Only the lines below from the one containing "27: (155, 49)" to the one containing "39: (305, 356)" should be repeated, both included and unchanged.

Provided information below:

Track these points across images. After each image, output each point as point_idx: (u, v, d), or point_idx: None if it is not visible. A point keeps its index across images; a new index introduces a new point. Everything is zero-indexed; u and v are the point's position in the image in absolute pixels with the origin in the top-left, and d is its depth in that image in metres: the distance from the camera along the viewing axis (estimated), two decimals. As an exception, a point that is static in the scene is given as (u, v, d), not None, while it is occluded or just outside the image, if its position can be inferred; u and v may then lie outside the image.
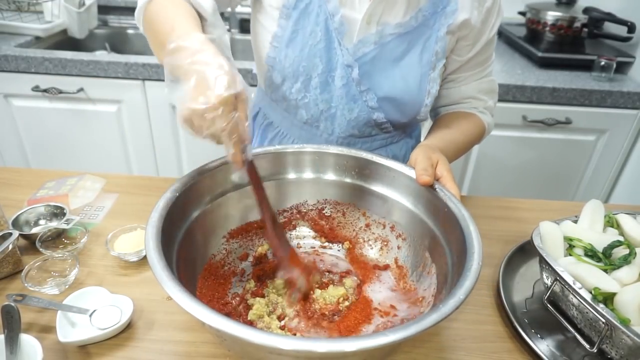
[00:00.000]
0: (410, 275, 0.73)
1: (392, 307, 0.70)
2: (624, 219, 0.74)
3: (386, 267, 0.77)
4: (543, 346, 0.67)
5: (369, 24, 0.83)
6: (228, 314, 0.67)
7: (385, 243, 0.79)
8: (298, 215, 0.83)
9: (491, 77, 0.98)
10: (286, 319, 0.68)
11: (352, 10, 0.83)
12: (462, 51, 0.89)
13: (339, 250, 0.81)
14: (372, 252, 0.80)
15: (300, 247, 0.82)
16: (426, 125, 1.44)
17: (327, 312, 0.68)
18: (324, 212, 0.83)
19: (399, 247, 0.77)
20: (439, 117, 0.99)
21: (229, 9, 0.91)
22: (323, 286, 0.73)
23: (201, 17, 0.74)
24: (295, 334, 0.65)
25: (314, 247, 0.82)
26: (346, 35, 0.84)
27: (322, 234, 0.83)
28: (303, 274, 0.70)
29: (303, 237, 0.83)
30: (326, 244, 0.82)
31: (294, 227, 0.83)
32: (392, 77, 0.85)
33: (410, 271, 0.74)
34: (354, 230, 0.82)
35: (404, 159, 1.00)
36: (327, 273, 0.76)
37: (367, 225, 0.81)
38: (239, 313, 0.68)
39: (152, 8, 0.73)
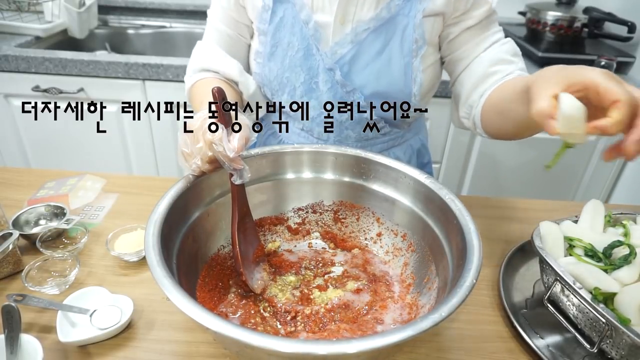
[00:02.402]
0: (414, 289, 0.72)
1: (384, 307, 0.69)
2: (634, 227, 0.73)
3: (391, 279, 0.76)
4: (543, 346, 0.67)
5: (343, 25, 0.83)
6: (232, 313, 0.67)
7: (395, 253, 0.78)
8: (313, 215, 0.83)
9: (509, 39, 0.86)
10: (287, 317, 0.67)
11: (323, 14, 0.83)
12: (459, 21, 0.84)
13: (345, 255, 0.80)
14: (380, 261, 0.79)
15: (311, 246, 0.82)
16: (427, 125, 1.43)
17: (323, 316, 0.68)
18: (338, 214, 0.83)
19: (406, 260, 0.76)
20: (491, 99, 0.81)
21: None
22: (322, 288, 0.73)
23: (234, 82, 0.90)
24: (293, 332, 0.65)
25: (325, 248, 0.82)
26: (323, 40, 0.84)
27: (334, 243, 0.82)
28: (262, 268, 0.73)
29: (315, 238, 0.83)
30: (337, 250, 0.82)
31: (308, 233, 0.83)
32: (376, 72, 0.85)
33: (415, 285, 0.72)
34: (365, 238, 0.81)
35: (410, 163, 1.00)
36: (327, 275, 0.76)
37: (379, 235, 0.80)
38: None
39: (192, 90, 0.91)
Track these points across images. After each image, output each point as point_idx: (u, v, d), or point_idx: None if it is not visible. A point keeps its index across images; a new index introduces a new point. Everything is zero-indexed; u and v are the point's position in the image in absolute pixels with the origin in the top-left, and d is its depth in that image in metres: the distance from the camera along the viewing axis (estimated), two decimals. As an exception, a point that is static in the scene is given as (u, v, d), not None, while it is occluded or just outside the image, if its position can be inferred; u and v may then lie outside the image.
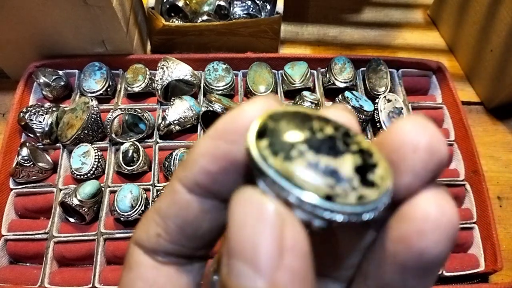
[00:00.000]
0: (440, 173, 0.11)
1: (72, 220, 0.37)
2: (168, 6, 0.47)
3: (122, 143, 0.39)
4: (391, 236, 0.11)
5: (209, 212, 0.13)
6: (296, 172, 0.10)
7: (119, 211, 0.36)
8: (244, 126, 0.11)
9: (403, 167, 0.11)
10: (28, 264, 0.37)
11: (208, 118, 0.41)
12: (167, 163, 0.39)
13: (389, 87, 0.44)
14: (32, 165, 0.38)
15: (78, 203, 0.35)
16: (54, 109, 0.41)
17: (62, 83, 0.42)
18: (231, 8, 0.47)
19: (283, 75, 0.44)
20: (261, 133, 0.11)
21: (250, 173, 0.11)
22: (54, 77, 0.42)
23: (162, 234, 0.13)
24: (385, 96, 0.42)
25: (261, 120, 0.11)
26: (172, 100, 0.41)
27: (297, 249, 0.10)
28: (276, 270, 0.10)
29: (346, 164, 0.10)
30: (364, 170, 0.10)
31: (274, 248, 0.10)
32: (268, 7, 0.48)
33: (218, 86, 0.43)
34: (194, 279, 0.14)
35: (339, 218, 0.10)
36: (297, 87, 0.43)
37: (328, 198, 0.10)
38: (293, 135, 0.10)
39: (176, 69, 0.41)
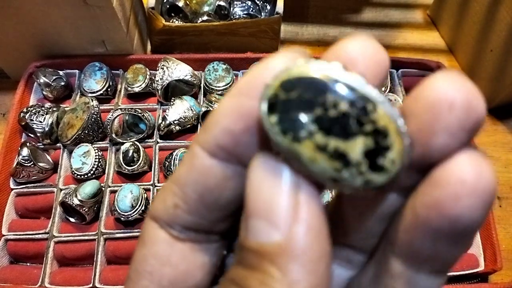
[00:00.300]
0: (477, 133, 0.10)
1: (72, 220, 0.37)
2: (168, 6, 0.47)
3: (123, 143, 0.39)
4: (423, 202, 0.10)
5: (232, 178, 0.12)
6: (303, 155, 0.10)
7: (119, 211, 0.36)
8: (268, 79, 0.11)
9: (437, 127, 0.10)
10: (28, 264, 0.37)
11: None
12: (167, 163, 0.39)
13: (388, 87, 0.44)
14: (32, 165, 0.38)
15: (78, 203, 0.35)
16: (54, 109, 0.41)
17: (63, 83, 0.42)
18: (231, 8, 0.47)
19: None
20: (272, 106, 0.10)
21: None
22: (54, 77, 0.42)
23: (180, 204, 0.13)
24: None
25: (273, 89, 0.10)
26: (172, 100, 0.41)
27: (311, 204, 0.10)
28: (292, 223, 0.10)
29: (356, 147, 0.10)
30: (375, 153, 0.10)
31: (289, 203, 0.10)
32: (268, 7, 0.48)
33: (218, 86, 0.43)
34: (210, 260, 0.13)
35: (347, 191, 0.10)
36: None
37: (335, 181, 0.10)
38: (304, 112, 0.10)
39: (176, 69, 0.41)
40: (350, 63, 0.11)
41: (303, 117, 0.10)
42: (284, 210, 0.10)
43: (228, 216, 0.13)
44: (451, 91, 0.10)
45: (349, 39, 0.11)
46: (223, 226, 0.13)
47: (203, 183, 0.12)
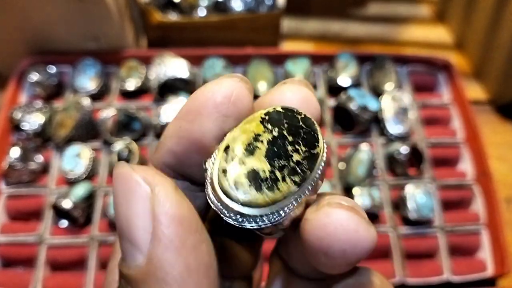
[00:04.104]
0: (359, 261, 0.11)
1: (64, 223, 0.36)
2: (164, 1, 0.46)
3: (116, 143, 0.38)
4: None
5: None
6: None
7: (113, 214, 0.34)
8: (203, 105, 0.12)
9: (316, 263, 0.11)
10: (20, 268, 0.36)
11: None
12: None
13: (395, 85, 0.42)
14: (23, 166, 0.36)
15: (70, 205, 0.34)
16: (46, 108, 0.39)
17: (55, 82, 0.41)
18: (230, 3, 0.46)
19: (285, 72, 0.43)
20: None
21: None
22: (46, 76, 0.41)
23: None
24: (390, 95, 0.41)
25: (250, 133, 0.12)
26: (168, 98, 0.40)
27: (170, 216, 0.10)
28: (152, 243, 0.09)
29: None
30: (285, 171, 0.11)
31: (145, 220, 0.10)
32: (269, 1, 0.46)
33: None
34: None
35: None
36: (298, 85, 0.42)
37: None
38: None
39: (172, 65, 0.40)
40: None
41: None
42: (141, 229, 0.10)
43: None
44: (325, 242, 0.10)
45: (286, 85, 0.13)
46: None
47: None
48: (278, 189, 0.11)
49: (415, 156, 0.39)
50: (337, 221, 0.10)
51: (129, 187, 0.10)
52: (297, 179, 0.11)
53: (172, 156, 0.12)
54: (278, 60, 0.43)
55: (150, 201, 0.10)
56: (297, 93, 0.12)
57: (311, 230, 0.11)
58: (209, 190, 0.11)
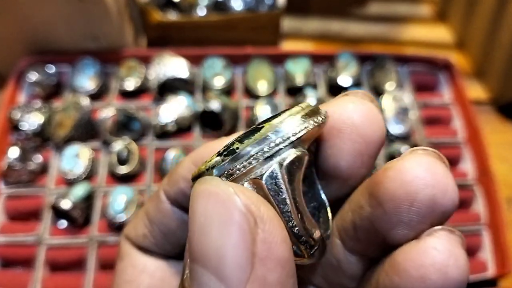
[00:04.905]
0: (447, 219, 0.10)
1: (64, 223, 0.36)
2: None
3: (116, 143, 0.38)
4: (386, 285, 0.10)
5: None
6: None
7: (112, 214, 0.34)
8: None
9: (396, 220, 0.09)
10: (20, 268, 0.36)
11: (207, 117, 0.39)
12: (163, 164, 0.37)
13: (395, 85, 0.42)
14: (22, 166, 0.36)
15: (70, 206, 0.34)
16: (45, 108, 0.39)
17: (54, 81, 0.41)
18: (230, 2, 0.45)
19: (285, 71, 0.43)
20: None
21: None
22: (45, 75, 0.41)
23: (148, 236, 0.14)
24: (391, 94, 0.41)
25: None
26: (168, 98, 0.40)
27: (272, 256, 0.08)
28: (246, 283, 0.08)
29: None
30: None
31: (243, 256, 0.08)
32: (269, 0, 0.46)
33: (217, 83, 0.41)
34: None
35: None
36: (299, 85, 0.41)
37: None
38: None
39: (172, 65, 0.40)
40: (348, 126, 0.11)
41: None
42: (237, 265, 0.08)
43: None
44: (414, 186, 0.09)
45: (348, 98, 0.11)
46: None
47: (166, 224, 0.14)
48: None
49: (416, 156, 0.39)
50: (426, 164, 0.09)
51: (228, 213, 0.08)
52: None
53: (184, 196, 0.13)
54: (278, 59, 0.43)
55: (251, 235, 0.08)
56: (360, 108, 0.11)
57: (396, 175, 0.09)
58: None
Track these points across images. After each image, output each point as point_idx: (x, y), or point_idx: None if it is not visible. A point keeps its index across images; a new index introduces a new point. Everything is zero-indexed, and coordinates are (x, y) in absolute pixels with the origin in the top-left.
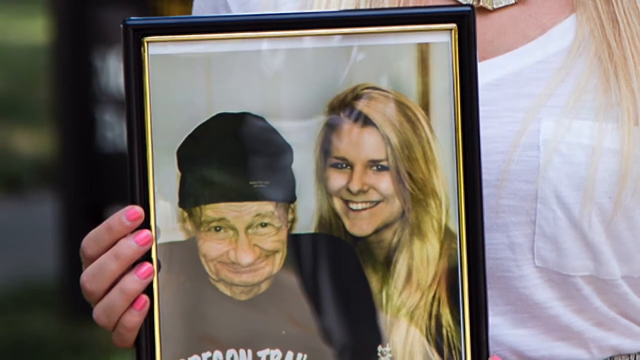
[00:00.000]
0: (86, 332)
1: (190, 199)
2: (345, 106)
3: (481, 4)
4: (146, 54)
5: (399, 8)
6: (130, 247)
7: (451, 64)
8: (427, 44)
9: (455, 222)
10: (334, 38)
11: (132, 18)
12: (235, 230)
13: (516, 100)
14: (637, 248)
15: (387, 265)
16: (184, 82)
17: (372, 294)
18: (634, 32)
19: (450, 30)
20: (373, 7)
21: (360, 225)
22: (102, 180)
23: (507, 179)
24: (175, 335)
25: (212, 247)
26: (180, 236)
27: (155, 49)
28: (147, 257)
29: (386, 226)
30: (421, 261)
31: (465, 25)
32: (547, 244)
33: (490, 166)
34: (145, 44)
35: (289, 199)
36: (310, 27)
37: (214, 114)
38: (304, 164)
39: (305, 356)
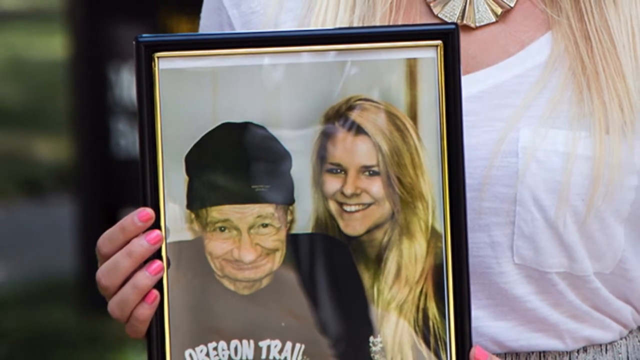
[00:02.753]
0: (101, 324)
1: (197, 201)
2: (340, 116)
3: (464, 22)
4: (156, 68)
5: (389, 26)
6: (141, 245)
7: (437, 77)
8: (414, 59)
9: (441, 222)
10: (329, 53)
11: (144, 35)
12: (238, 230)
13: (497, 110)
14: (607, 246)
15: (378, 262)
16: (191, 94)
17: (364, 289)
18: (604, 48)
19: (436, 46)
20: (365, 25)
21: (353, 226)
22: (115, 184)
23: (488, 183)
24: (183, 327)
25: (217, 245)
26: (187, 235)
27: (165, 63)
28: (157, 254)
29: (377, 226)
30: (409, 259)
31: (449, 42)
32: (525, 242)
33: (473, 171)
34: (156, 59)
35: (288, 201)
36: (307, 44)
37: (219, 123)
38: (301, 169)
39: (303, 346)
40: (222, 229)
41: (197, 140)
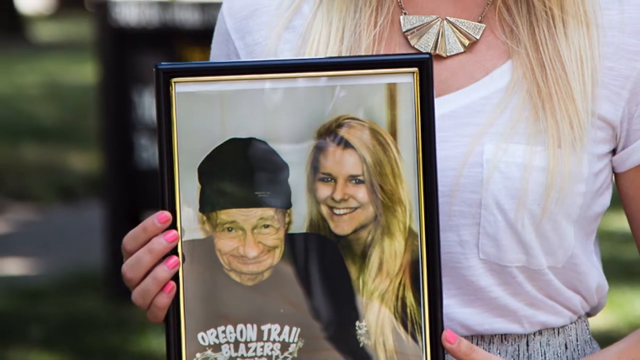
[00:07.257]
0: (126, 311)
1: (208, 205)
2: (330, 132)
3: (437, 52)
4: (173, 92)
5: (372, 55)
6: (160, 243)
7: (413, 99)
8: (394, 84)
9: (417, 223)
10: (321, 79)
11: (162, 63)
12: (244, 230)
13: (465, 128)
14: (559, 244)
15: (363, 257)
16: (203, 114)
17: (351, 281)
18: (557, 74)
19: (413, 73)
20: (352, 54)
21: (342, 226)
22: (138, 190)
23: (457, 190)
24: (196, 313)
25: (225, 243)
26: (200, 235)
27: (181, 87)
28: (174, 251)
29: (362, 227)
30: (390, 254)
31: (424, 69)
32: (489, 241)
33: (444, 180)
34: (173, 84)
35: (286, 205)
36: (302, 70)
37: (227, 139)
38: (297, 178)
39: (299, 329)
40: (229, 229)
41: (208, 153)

End of Provided information.

Solution to this exercise:
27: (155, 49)
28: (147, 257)
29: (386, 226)
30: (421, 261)
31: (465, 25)
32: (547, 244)
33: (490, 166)
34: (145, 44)
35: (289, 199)
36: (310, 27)
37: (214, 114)
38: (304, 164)
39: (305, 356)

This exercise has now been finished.